• _What you need to do_: Keep the pictures out of the copy and repeat the records exactly.

*** Begin section ***

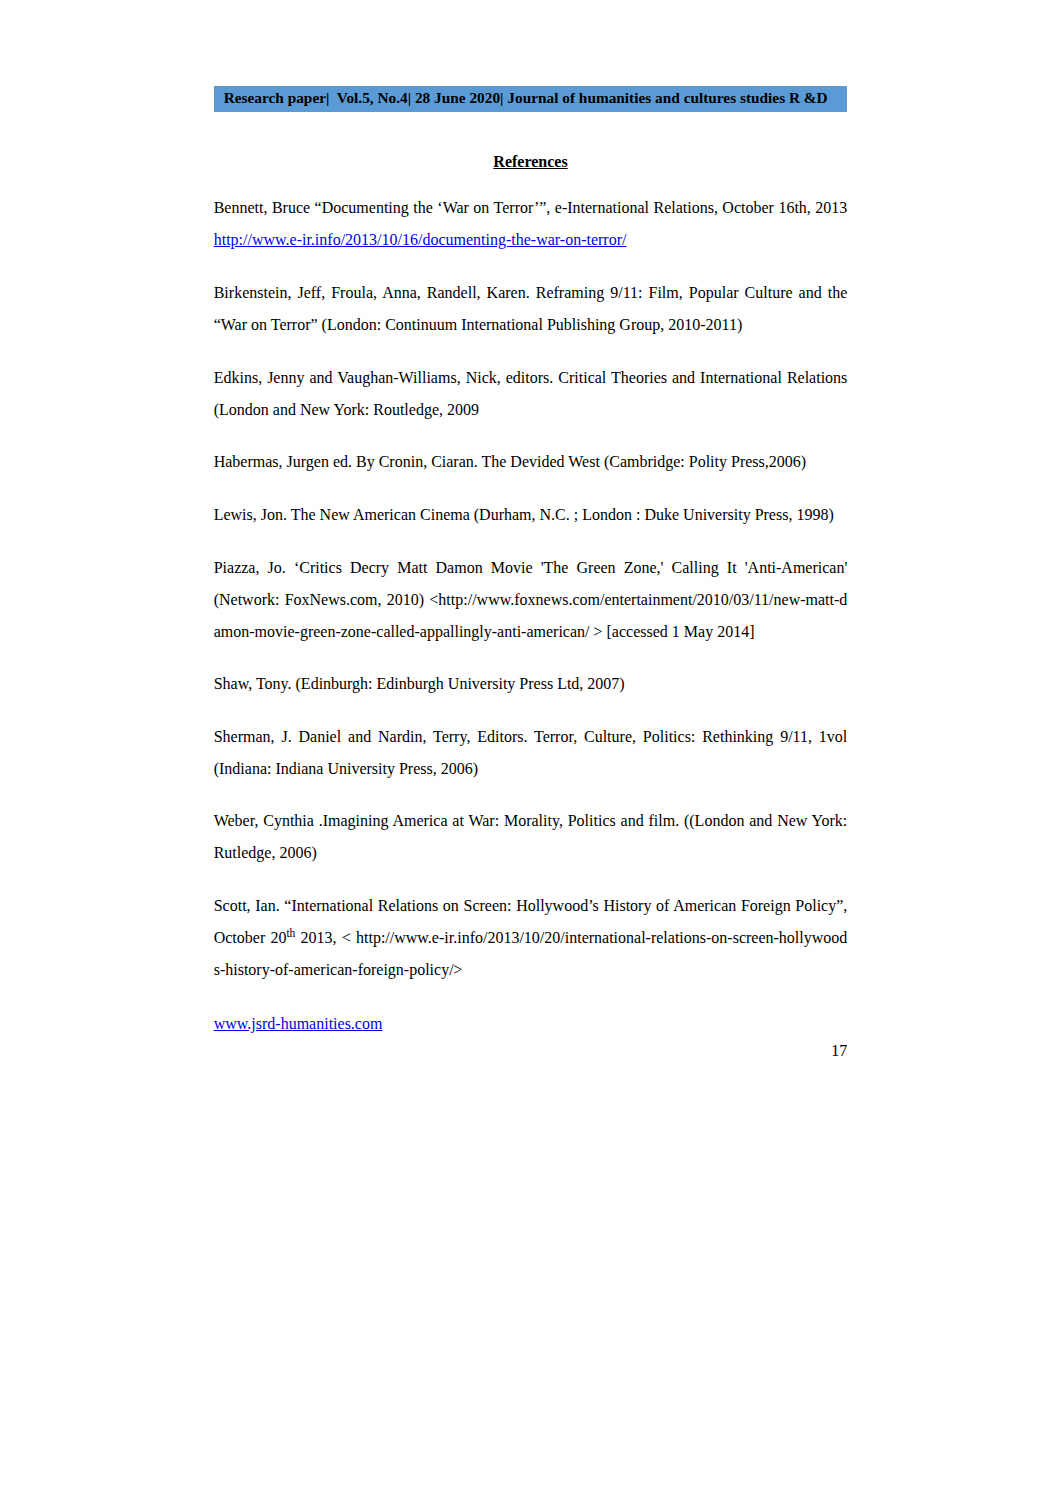Research paper| Vol.5, No.4| 28 June 2020| Journal of humanities and cultures studies R &D
References
Bennett, Bruce “Documenting the ‘War on Terror’”, e-International Relations, October 16th, 2013 http://www.e-ir.info/2013/10/16/documenting-the-war-on-terror/
Birkenstein, Jeff, Froula, Anna, Randell, Karen. Reframing 9/11: Film, Popular Culture and the “War on Terror” (London: Continuum International Publishing Group, 2010-2011)
Edkins, Jenny and Vaughan-Williams, Nick, editors. Critical Theories and International Relations (London and New York: Routledge, 2009
Habermas, Jurgen ed. By Cronin, Ciaran. The Devided West (Cambridge: Polity Press,2006)
Lewis, Jon. The New American Cinema (Durham, N.C. ; London : Duke University Press, 1998)
Piazza, Jo. ‘Critics Decry Matt Damon Movie 'The Green Zone,' Calling It 'Anti-American' (Network: FoxNews.com, 2010) <http://www.foxnews.com/entertainment/2010/03/11/new-matt-damon-movie-green-zone-called-appallingly-anti-american/ > [accessed 1 May 2014]
Shaw, Tony. (Edinburgh: Edinburgh University Press Ltd, 2007)
Sherman, J. Daniel and Nardin, Terry, Editors. Terror, Culture, Politics: Rethinking 9/11, 1vol (Indiana: Indiana University Press, 2006)
Weber, Cynthia .Imagining America at War: Morality, Politics and film. ((London and New York: Rutledge, 2006)
Scott, Ian. “International Relations on Screen: Hollywood’s History of American Foreign Policy”, October 20th 2013, < http://www.e-ir.info/2013/10/20/international-relations-on-screen-hollywoods-history-of-american-foreign-policy/>
www.jsrd-humanities.com 17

*** End section ***

• _Solution to this task_:
Research paper| Vol.5, No.4| 28 June 2020| Journal of humanities and cultures studies R &D
References
Bennett, Bruce “Documenting the ‘War on Terror’”, e-International Relations, October 16th, 2013 http://www.e-ir.info/2013/10/16/documenting-the-war-on-terror/
Birkenstein, Jeff, Froula, Anna, Randell, Karen. Reframing 9/11: Film, Popular Culture and the “War on Terror” (London: Continuum International Publishing Group, 2010-2011)
Edkins, Jenny and Vaughan-Williams, Nick, editors. Critical Theories and International Relations (London and New York: Routledge, 2009
Habermas, Jurgen ed. By Cronin, Ciaran. The Devided West (Cambridge: Polity Press,2006)
Lewis, Jon. The New American Cinema (Durham, N.C. ; London : Duke University Press, 1998)
Piazza, Jo. ‘Critics Decry Matt Damon Movie 'The Green Zone,' Calling It 'Anti-American' (Network: FoxNews.com, 2010) <http://www.foxnews.com/entertainment/2010/03/11/new-matt-damon-movie-green-zone-called-appallingly-anti-american/ > [accessed 1 May 2014]
Shaw, Tony. (Edinburgh: Edinburgh University Press Ltd, 2007)
Sherman, J. Daniel and Nardin, Terry, Editors. Terror, Culture, Politics: Rethinking 9/11, 1vol (Indiana: Indiana University Press, 2006)
Weber, Cynthia .Imagining America at War: Morality, Politics and film. ((London and New York: Rutledge, 2006)
Scott, Ian. “International Relations on Screen: Hollywood’s History of American Foreign Policy”, October 20th 2013, < http://www.e-ir.info/2013/10/20/international-relations-on-screen-hollywoods-history-of-american-foreign-policy/>
www.jsrd-humanities.com 17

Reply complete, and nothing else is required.